Oh, I wasn't disagreeing with you. I think the stuff's important to have. The fact that nutritious, long-lasting bread of unprecedented quality is so astonishingly cheap and ubiquitous is a miracle of the modern age.
My personal theory is that it's a combination of conspicuous consumption ("but supermarket bread is for poor people"), plus a deliberate attempt to push more expensive products with higher profit margins --- mass produced bread is now so cheap that the margins must be tiny.

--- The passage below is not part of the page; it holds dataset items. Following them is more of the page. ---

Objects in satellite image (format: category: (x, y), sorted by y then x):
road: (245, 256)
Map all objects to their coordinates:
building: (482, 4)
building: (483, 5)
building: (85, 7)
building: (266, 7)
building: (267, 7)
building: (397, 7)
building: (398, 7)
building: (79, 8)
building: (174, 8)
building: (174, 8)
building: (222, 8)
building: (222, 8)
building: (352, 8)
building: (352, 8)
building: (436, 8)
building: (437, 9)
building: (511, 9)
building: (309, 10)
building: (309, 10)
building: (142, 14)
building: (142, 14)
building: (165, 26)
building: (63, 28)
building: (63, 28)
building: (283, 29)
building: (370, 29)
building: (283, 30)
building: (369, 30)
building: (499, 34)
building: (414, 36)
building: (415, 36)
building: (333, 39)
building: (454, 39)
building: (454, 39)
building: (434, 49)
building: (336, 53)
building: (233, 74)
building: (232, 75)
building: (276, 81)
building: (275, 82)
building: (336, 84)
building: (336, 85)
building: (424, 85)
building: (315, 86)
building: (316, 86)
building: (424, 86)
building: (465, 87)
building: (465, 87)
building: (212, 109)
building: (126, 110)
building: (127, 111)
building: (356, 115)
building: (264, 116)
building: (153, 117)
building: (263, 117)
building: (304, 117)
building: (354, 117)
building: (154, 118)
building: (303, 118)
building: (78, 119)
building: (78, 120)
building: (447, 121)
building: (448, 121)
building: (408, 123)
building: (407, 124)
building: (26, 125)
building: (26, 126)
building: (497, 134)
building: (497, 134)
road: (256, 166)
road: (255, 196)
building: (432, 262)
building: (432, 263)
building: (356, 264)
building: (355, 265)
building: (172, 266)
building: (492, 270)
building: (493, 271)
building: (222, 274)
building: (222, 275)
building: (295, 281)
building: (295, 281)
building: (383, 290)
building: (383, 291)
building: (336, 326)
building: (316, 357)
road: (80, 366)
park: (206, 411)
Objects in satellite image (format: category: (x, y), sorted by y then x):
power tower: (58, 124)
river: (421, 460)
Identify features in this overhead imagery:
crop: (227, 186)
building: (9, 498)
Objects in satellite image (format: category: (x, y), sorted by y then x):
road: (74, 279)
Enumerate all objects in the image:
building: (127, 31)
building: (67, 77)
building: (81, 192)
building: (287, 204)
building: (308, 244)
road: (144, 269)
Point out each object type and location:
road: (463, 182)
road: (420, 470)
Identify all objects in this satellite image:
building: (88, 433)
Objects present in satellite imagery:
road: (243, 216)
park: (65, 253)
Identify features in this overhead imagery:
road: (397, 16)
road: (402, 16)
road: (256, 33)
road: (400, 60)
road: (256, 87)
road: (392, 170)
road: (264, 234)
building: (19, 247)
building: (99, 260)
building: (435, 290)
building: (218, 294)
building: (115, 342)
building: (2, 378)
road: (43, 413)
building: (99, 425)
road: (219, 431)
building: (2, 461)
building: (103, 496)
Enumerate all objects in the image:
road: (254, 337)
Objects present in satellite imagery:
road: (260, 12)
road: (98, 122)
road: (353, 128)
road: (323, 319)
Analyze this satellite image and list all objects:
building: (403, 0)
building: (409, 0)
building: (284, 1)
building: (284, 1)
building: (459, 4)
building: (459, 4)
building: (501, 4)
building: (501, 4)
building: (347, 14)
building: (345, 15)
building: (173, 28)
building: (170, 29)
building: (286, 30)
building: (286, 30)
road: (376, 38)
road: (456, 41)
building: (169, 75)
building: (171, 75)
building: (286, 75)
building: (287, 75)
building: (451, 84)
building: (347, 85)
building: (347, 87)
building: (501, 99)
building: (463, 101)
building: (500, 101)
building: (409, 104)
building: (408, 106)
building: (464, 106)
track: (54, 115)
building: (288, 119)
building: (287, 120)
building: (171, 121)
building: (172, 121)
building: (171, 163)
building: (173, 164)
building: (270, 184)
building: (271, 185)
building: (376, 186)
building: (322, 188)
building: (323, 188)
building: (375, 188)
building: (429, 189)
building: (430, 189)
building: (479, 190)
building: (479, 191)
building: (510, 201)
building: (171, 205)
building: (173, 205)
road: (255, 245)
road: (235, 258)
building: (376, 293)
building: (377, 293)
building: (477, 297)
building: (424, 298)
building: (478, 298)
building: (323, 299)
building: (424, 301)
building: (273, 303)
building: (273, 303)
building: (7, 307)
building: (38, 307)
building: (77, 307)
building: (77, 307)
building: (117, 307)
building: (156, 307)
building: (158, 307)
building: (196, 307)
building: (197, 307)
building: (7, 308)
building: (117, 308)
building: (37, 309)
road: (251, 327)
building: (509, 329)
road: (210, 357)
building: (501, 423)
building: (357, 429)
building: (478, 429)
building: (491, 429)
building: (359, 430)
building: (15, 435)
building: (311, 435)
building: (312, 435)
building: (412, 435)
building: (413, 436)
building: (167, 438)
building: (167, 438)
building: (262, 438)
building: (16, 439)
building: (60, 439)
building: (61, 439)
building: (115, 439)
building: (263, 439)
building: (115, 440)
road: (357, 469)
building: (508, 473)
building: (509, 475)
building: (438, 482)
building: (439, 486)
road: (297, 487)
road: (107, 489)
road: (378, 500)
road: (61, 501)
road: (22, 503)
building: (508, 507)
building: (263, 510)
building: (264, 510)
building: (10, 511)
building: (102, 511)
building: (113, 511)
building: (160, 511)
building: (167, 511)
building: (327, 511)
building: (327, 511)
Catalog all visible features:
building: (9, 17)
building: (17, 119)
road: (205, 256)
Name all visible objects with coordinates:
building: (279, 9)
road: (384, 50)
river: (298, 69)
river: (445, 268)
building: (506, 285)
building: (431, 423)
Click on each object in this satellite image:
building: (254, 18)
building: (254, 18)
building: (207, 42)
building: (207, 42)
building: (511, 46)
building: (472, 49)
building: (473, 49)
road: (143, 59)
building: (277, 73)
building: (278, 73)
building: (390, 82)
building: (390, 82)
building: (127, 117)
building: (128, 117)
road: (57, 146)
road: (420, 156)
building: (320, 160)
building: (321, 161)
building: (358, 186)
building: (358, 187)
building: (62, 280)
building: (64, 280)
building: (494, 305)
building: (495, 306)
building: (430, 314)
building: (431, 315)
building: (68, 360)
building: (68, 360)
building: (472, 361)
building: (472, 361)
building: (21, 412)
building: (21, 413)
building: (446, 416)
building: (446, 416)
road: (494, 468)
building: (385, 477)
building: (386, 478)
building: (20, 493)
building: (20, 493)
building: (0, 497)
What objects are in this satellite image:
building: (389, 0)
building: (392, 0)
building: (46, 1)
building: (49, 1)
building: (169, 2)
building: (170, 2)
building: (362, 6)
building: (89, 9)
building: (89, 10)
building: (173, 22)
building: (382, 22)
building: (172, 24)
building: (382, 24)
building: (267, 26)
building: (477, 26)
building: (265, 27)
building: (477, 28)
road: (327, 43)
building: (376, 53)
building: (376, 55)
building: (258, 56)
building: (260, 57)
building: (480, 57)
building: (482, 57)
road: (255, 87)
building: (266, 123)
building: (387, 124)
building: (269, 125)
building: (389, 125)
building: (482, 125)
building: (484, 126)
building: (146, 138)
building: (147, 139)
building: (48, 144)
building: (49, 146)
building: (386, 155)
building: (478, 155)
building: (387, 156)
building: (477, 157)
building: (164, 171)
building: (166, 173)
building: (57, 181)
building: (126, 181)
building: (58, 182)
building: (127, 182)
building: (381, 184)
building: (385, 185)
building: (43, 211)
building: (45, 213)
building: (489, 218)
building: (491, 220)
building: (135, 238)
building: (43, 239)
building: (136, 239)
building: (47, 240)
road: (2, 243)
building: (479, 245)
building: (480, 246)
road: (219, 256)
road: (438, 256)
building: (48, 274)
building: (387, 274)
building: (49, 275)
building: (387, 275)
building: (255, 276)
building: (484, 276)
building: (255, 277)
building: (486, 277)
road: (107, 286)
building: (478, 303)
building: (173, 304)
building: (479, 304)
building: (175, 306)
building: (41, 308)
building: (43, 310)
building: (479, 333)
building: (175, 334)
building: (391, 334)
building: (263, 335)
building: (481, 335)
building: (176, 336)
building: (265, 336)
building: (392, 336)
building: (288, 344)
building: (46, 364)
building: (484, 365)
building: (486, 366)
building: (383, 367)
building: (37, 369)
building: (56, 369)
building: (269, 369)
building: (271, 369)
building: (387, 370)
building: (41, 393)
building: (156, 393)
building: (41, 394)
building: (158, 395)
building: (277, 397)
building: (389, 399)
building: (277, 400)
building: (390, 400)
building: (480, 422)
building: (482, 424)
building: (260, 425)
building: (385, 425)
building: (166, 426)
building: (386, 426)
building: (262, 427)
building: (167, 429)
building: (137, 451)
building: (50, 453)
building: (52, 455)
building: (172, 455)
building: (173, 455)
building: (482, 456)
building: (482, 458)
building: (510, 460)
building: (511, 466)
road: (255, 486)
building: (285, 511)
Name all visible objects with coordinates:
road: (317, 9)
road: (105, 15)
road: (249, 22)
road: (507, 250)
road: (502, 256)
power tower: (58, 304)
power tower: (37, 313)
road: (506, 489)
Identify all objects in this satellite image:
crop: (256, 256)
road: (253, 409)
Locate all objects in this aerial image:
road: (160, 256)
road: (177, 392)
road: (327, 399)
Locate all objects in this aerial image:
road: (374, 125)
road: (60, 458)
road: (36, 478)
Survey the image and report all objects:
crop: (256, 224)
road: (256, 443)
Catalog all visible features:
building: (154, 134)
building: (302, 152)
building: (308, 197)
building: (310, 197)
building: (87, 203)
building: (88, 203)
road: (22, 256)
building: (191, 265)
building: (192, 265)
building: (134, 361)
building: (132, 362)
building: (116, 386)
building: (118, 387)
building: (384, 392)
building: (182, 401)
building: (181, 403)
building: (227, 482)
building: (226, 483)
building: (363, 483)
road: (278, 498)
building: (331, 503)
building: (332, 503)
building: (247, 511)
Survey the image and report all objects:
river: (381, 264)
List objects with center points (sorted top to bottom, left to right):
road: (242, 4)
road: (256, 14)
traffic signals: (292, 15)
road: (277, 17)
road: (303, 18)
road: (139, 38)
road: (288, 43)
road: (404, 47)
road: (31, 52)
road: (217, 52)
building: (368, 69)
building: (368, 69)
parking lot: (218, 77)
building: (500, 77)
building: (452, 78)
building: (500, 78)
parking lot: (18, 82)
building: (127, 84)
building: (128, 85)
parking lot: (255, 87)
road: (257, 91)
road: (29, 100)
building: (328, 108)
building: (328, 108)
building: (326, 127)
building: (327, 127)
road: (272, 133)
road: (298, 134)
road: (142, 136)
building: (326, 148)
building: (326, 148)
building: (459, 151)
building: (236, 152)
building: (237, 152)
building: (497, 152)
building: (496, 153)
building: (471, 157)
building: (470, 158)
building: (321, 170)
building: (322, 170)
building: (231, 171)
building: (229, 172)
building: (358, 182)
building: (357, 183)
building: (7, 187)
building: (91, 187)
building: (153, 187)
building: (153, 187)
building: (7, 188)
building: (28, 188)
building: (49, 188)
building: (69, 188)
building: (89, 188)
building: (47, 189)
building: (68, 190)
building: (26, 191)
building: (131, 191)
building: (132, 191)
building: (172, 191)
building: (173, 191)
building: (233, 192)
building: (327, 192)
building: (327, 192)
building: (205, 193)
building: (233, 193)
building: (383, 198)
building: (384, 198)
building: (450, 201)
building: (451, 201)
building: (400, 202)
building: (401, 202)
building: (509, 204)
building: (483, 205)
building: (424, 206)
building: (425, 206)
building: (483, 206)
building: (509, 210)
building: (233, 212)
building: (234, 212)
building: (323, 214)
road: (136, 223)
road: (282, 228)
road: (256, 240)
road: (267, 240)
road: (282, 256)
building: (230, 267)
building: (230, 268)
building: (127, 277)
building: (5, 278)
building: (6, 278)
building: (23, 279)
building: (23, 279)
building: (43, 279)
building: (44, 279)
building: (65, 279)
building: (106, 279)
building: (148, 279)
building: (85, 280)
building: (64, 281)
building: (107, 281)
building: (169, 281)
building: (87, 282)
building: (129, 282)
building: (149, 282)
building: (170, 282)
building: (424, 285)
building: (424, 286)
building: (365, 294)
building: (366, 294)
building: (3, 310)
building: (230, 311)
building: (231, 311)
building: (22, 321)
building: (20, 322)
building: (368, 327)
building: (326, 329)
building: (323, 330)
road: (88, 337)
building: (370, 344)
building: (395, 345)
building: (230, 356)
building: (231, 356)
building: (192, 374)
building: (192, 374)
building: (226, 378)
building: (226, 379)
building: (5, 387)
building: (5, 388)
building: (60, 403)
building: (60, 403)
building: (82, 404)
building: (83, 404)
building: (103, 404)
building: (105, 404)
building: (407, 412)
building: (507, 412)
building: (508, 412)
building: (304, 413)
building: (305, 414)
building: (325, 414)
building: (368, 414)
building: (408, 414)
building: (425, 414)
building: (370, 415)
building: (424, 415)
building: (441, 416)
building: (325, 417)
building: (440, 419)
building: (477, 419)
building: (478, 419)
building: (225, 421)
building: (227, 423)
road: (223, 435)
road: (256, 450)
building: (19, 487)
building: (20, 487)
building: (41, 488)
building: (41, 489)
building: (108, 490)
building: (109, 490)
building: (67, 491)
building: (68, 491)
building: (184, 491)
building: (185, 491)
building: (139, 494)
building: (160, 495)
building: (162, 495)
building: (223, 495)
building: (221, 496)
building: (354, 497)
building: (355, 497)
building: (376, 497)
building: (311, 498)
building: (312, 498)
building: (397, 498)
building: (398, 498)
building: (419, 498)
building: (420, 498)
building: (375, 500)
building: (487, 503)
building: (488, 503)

The cheapest loaf of Chorleywood Process bread from Tesco (one of the big UK supermarkets) is £0.40, which is about 50 US cents:
http://www.tesco.com/groceries/product/details/?id=258742688
Meanwhile, go upmarket to the equivalent instore bakery loaf, and you're spending a pound:
http://www.tesco.com/groceries/product/details/?id=255809172
That's baked from frozen dough in the supermarket itself rather than cooked at a central bakery, which is going to legitimately push the price up, but it's still over twice the price for what is nutritionally the same stuff (compare the two tables above). Even the ingredients lists are almost identical. I think it's still Chorleywood Process, too, although probably from a different batch of dough...
(I'm a bread junkie. I like nice bread, and am willing to pay for it; and you know what? Those one pound loaves above are pretty good. I wouldn't buy the prepackaged loaves, though; they've been sliced, and nothing ruins a loaf more than preslicing it. One day I want to see a loaf of really cheap supermarket bread, unsliced, straight out of the oven. I suspect it would be pretty good.)